As an IT organisation, the words Digital Transformation should be seen as an opportunity to re-position IT, placing a heavier emphasis on value creation through the design and delivery of innovative digital products, services and insights.

A common mistake when targeting Digital Transformation is to simply add technology to an existing traditional business model. This approach can certainly drive value through digital efficiency, but true Digital Transformation must rethink the business model itself, potentially resulting in market disruption.

Thankfully, as demonstrated by many external case studies, Digital Transformation does not need significant investment and/or resources to be successful.
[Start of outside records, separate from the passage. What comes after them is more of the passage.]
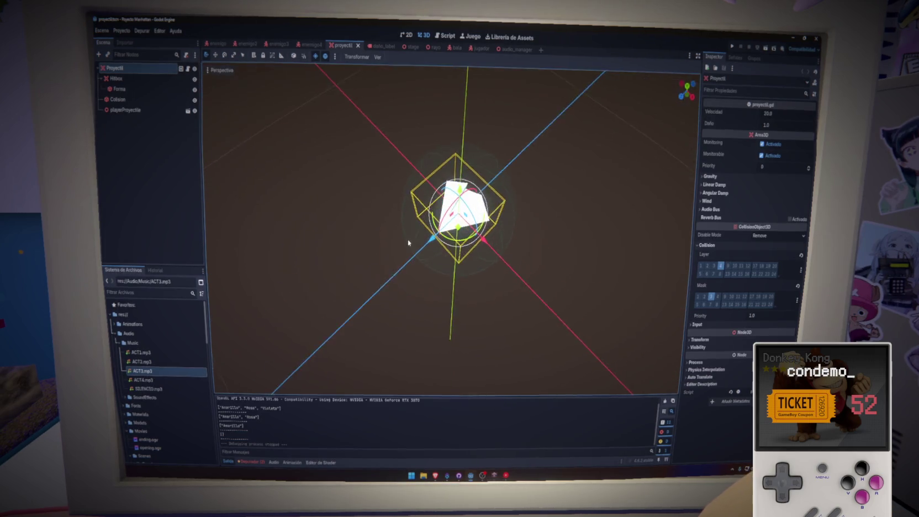
{"action": "mouse_move", "coordinate": [409, 243]}
{"action": "left_mouse_down"}
{"action": "mouse_move", "coordinate": [365, 154]}
{"action": "mouse_move", "coordinate": [394, 228]}
{"action": "mouse_move", "coordinate": [531, 213]}
{"action": "mouse_move", "coordinate": [397, 195]}
{"action": "mouse_move", "coordinate": [396, 146]}
{"action": "mouse_move", "coordinate": [398, 238]}
{"action": "left_mouse_up"}
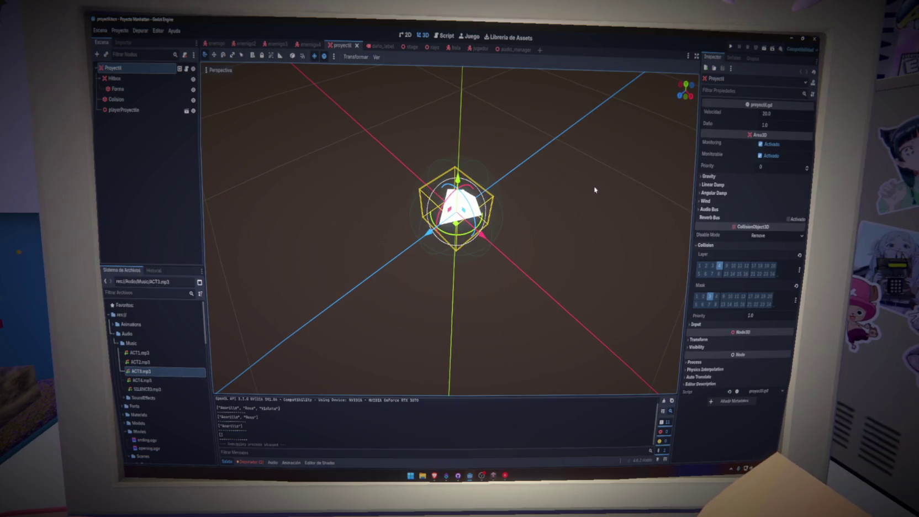
{"action": "left_click", "coordinate": [133, 80]}
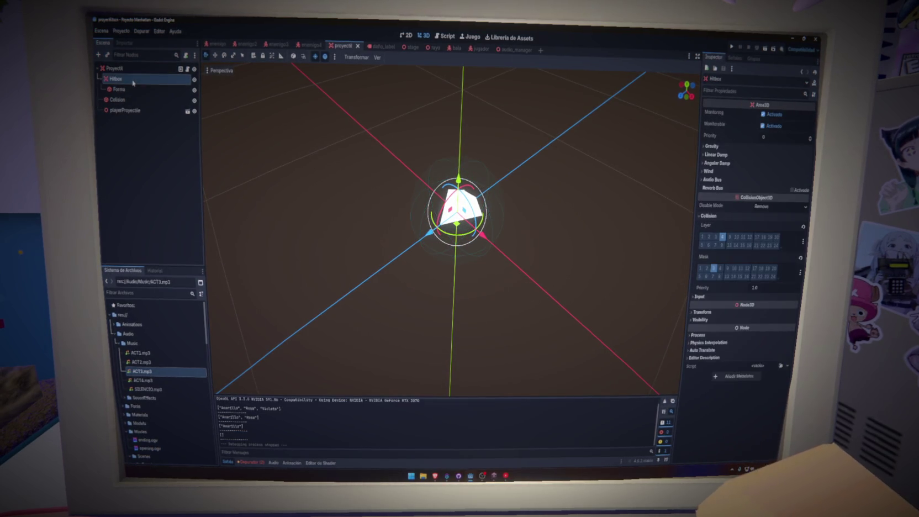
{"action": "left_click", "coordinate": [118, 89]}
{"action": "left_click", "coordinate": [117, 100]}
{"action": "left_click", "coordinate": [125, 110]}
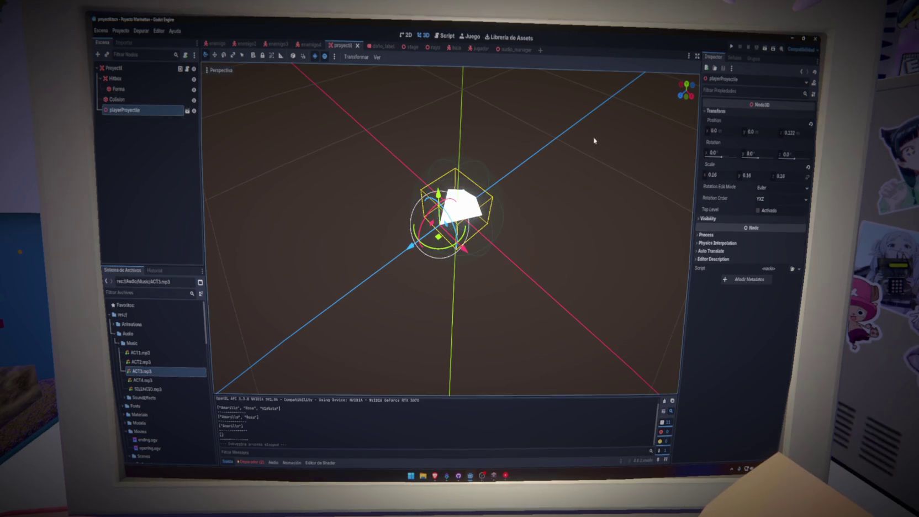
{"action": "right_click", "coordinate": [173, 109]}
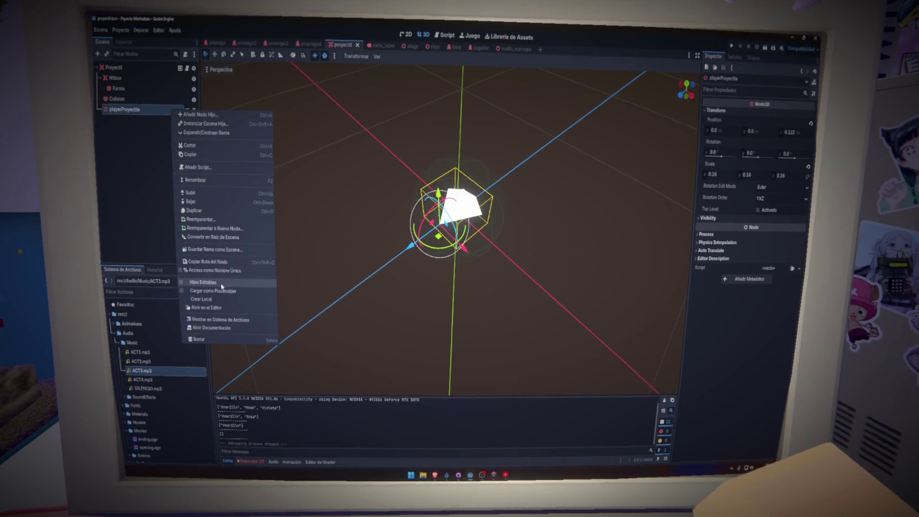
{"action": "left_click", "coordinate": [201, 286]}
Step: Give the Proyectile mesh a StandardMaterial3D surface override, then clear it again
{"action": "left_click", "coordinate": [123, 120]}
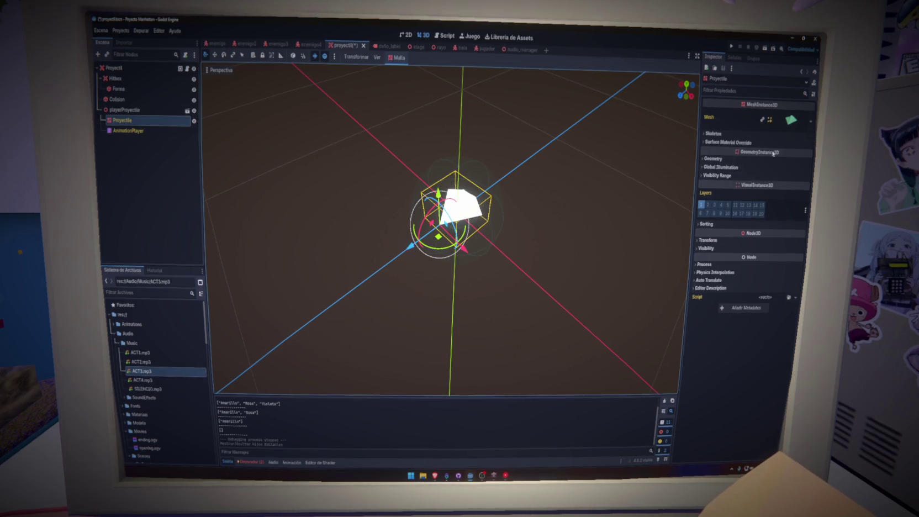
{"action": "left_click", "coordinate": [789, 120]}
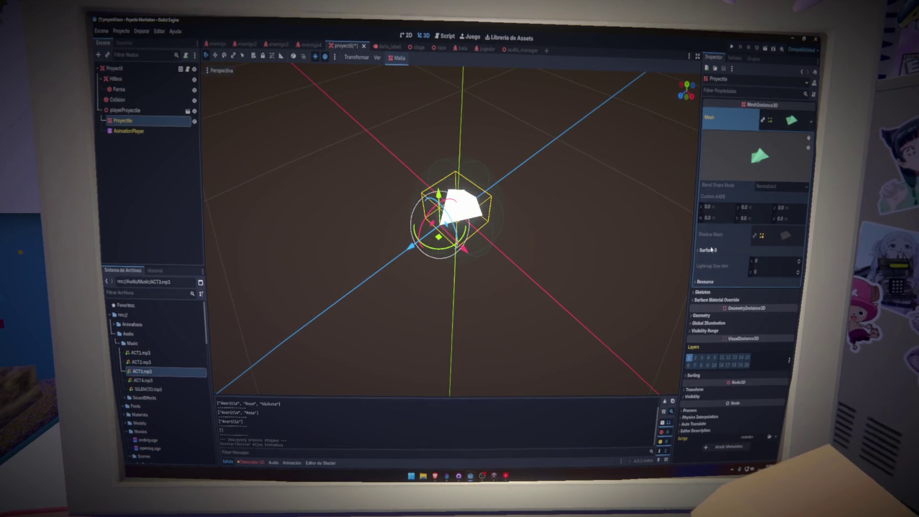
{"action": "left_click", "coordinate": [716, 299]}
{"action": "left_click", "coordinate": [769, 308]}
In my experience, successful Digital Transformation initiatives start small, with a clear outcome and focus, the required sponsorship and a ruthless desire to execute and learn, prior to scale.

I recently delivered a short presentation (embedded below) that describes an approach to Digital Transformation, encompassing concepts such as Outcome over Output and Products over Projects. Having the right approach (a digital operating model) is a critical prerequisite when looking to innovate and deliver customer-centric digital products.

The approach highlighted in the presentation encapsulates my thinking, influenced by many sources, specifically Chris Shinkle a Product Manager at SEP.

Although having the right approach is critical, other common barriers include:

  1. The digital initiative failed to effectively communicate with the internal stakeholders the desired outcome, specifically the goal and purpose.

  2. The digital initiative attempted to add technology to an existing business model, instead of rethinking the business model itself. This approach can drive digital efficiency, but not digital transformation.

  3. The digital initiative lacked focus, discipline, perseverance and/or patience, often attempting to “boil the ocean” and/or achieve a positive ROI within unrealistic timelines (Steve Jobs quote: “if you really look closely, most overnight successes took a long time”).

  4. The digital initiative failed to implement a digital operating model, specifically a focus on product management, iterative development and continuous feedback loop.

  5. The digital initiative did not have a clear data strategy, where relevant primary data sources are identified and accessible, delivering actionable insights.

To overcome these barriers, I promote the following four Digital Transformation principles:

  1. Make digital an embedded part of the business, instead of attempting to manage a separate internal corporate venture cycle and/or separate P&L organisation.

  2. Outline a clear strategy (Objectives and Key Results), but start small, with a small team, controlled investment and a measurable value proposition.

  3. Clearly define the data strategy, including how to gain access to the required data sources and produce the required insights.

  4. Accept that digital transformation is a long-term investment that may not achieve a positive ROI immediately.

Therefore, prior to pitching or sponsoring any new digital initiative, I ensure these principles are fully realised.